[Tarefa atribuída a] Enumere todas as variáveis que, segundo o texto sobre a negociação da dívida brasileira com os bancos credores, influenciarão a decisão de cada banco.

A decisão de cada banco dependerá de um conjunto heterogêneo de variáveis, entre as quais se destacam as seguintes: 1) a extensão do apoio político interno aos responsáveis pela negociação; 2) as condições financeiras oferecidas pela proposta brasileira (deságio, taxa de juros, prazo, etc.); 3) o efeito da iniciativa brasileira sobre o valor de mercado da dívida velha; 4) a exposure relativa do banco vis à vis do Brasil (montante de empréstimos ao Brasil em comparação com a base de capital próprio e reservas); 5) tamanho da carteira de empréstimos do banco em comparação com a dimensão do mercado secundário; 6) o tratamento que venha a ser dado à transformação da dívida em títulos pelas autoridades tributárias e de supervisão bancária do país sede do banco.

Neste contexto, não é difícil perceber como os negociadores brasileiros terão de se comportar para maximizar as chances de sucesso da nova iniciativa. É preciso, antes de mais nada, resistir às pressões que procuram levar o governo brasileiro a abrir mão dos seus instrumentos de negociação e deixar claro que não haverá pagamento de juros sobre a dívida velha nem flexibilização das regras de conversão deste tipo de dívida em investimento. Cabe também afastar propostas de negociação que envolvam acertos provisórios ou esquemas convencionais centrados na concessão de “dinheiro novo” para financiamento parcial dos juros. Recomenda-se, além disso, dirigir a nova proposta ao conjunto dos bancos credores, não permitindo que o chamado comitê de assessoramento bancário, controlado por bancos que resistem a inovações, continue a desempenhar a função de interlocutor principal na negociação. Torna-se necessário, finalmente, mobilizar apoio político para os negociadores brasileiros, no exterior e sobretudo dentro do próprio país.

[Tarefa atribuída b] Transcreva sem nenhuma alteração todas as linhas de texto dos registros abaixo. Deixe de fora as indicações de imagem.

[Registros disponíveis]

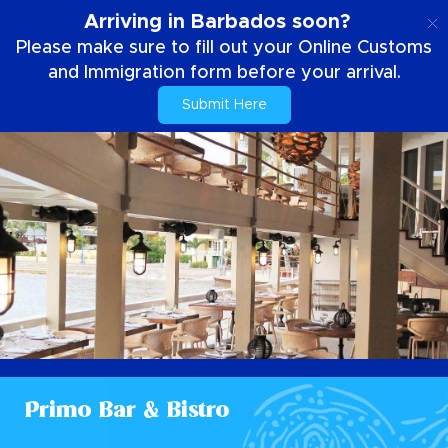
FR
Arriving in Barbados soon?
Please make sure to fill out your Online Customs
and Immigration form before your arrival.
Submit Here
Primo Bar & Bistro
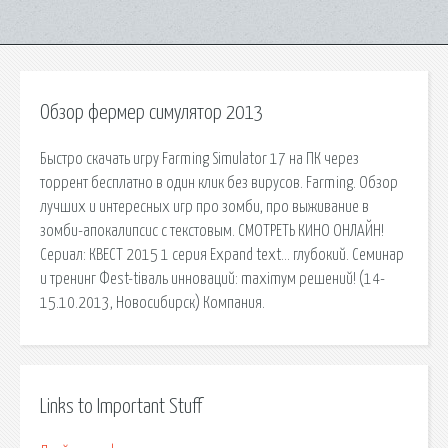
Обзор фермер симулятор 2013
Быстро скачать игру Farming Simulator 17 на ПК через
торрент бесплатно в один клик без вирусов. Farming. Обзор
лучших и интересных игр про зомби, про выживание в
зомби-апокалипсис с текстовым. СМОТРЕТЬ КИНО ОНЛАЙН!
Сериал: КВЕСТ 2015 1 серия Expand text… глубокий. Семинар
и тренинг Феst-tiваль инноваций: maximум решений! (14-
15.10.2013, Новосибирск) Компания.
Links to Important Stuff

[Resposta redigida a]
1) A extensão do apoio político interno aos responsáveis pela negociação.
2) As condições financeiras oferecidas pela proposta brasileira (deságio, taxa de juros, prazo, etc.).
3) O efeito da iniciativa brasileira sobre o valor de mercado da dívida velha.
4) A exposure relativa do banco vis à vis do Brasil (montante de empréstimos ao Brasil em comparação com a base de capital próprio e reservas).
5) O tamanho da carteira de empréstimos do banco em comparação com a dimensão do mercado secundário.
6) O tratamento que venha a ser dado à transformação da dívida em títulos pelas autoridades tributárias e de supervisão bancária do país sede do banco.

[Resposta redigida b]
FR
Arriving in Barbados soon?
Please make sure to fill out your Online Customs
and Immigration form before your arrival.
Submit Here
Primo Bar & Bistro
Обзор фермер симулятор 2013
Быстро скачать игру Farming Simulator 17 на ПК через
торрент бесплатно в один клик без вирусов. Farming. Обзор
лучших и интересных игр про зомби, про выживание в
зомби-апокалипсис с текстовым. СМОТРЕТЬ КИНО ОНЛАЙН!
Сериал: КВЕСТ 2015 1 серия Expand text… глубокий. Семинар
и тренинг Феst-tiваль инноваций: maximум решений! (14-
15.10.2013, Новосибирск) Компания.
Links to Important Stuff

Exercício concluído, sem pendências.